GESTÄNGE-Fehlermöglichkeiten etc.

• zu weich, besonders bei langen Gestängen

• lange Rohre mit Gestänge zu wenig gegen Durchbiegung abgestützt

• nicht absolut gerade, gebogene Gestänge oder zu dünne Bowdenzüge in Rohren (Gestänge/Bowdenzug kann durch die Rohrluft zwischen 'Kurveninnenseite und Kurvenaußenseite' pendeln)

• Nicht fluchtende Ruder- und Servohebel, womöglich noch mit Gestängekröpfungen

• Gabelkopfgewinde nicht mit Mutter fixiert oder Mutter gelockert(!)

• Bowdenzüge zu elastisch, bei Großmodellen keine servo- und seilentlastende Großhebelwippe

Interessant an dieser sicher unvollständigen Liste ist, dass eigentlich gar nicht das Gestänge DIE potentielle Vibrationsauslösungsgefahr darstellt (besonders da ihm meistens ohnedies die nötige Aufmerksamkeit gezollt wird), sondern gehäuft im Servo- und/oder Ruderbereich Gefahrenstellen vorhanden sind, die selbstverständlich noch einen verschlechternden Einfluss auf das Rudersystem bei Abnutzung, Ausschlagen, Weicherwerden etc. haben.

VERRINGERUNG der Ruderflatterei durch Ursachenreduzierung:

Für das Geschüttel ist ja öfter ein Glühzünder bis ca. 35 ccm die Ursache. Hier zur Vibrationsreduzierung anzusetzen, ist absolut sinnvoll. Dazu folgende Verbesserungsansätze:

einfachst: 5-10% Nitro für sauberes Durchzünden auch im Halbgasbereich, dazu eine 1-2 Stufen kältere Kerze, im Vergleich zu GFK nur halb so schwerer Holzpropeller, eventuell eine Zylinderkopfdichtung mehr, wenn man nicht die absolute Spitzenleistung braucht; und manchmal genügt auch ein kleinerer Prop oder bei Funflyern einer mit kleinerer Steigung, mit der man dann modellgerecht im 'guten' kotzfreien und rüttelarmen oberen Drehzahlbereich fliegt. Leichteste und/oder kleinere oder sogar keine Spinner reduzieren auch Drehmomentstoß-Vibrationen. Unauswuchtbare Spinner sind auch noch eine Schüttelursache.

Aufwändigere und teurere Korrekturmöglichkeiten: Spritpumpe, oder Pumpenvergaser, oder Spezialvergaser: alles überwiegend für einen adäquat sauberlaufend-einstellbaren Halbgasbereich. Eigentlich nur ein Kampfmittel gegen die mitgelieferten billigen Einfachstvergaser. Gemischregelung gegen Halbgas-Husterei und -Schüttlerei.
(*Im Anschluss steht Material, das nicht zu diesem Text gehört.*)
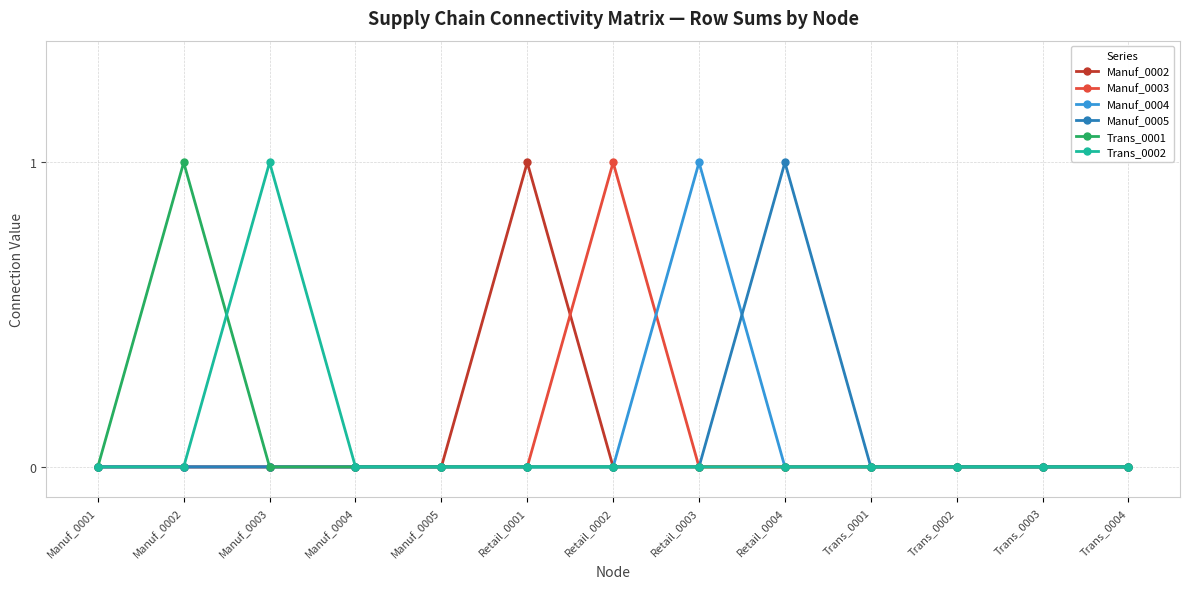

What position from the left is Trans_0004?

13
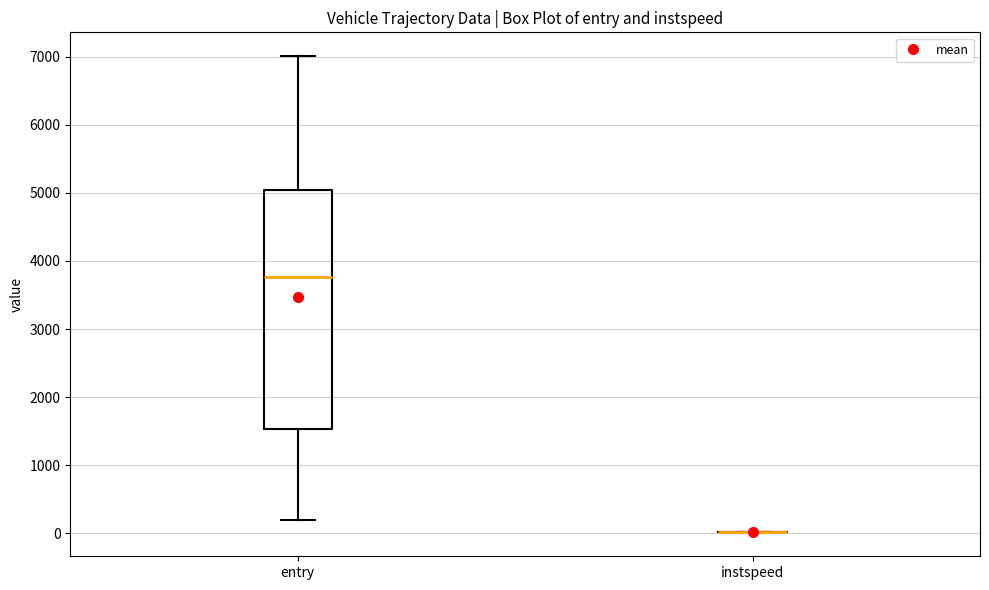

Which box is the tallest, from its lower edge to its upper edge?

entry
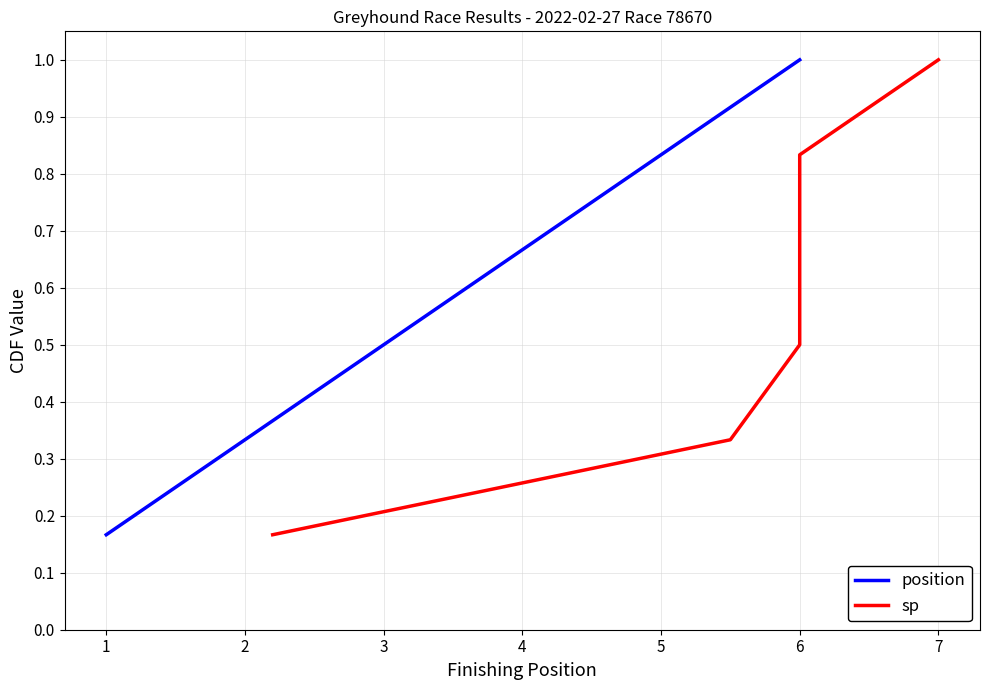

Rank the categories by position value from highest to lowest.

6, 5, 4, 3, 2, 1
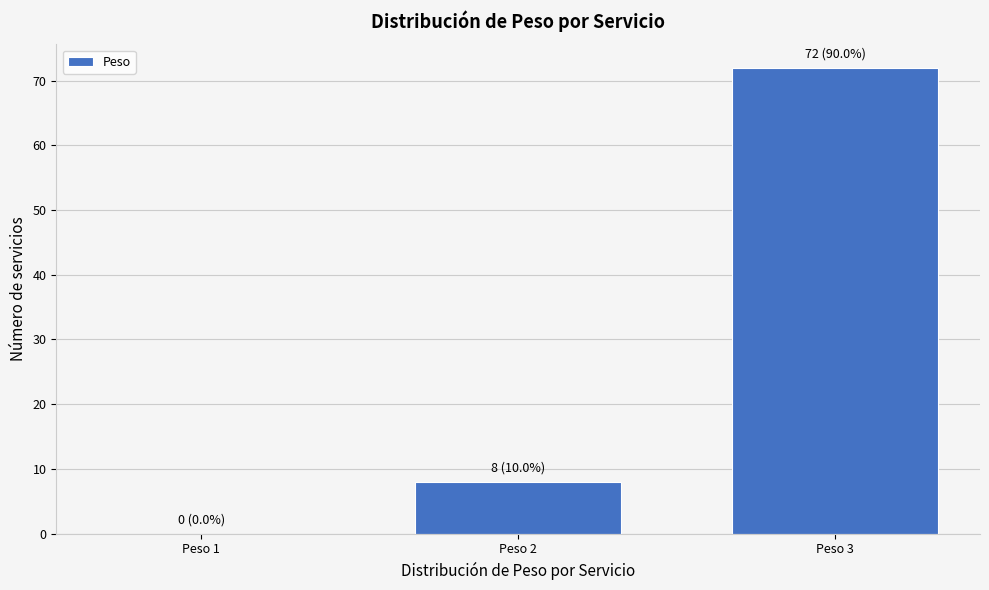

Reading left to right, list all the values displayed in this chart.

Peso 1=0	Peso 2=8	Peso 3=72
Motorspezialisten werden dazu sicher noch Einiges mehr wissen und mitteilen können. Das Thema verschiedener diskutierbarer Motoraufhängungen habe ich bewusst weggelassen, die o.a. Motormaßnahmen sind ja absolut aufhängungsunabhängig.

Noch einen Grund für extreme Vibrationsspitzen gibt es: Zu weite und immer mehr ausschlagende Flügel- und Leitwerkssteckungen! Bei einem schon öfter geflogenem Holzrumpf (Diablotin 2000) hatte ich beim Auftreten harter Leerlauf-Geräusche einen neuen, tatsächlich 'zu harten' hochkomprimierten Motor in Verdacht. Ohne Flügel war das Schlaggeräusch weg.

Die Kontrolle ergab: bereits ca. 0.2 mm Spiel Rohr/Rumpflagerung! Beim Erstflug war da sogar eine strenge, aber völlig unregelmäßige Passung Alu in GFK Rohr.

Spontanhilfe: Tixo Magic; Dauerlösung: Rumpfwand (und ggf. 1.Rippe) ausbüchsen oder, auch genug aber nicht ganz so super, eine Rohrhülse. Ab 0.3mm Luft geht das mit 0.15mm Schrumpfschlauch und ev. weiteres Tixo darunter. Die unregelmäßigen (leider statt Hartpapier) GFK-Hüllrohre Rumpf und Flächen werden damit natürlich nicht verbessert.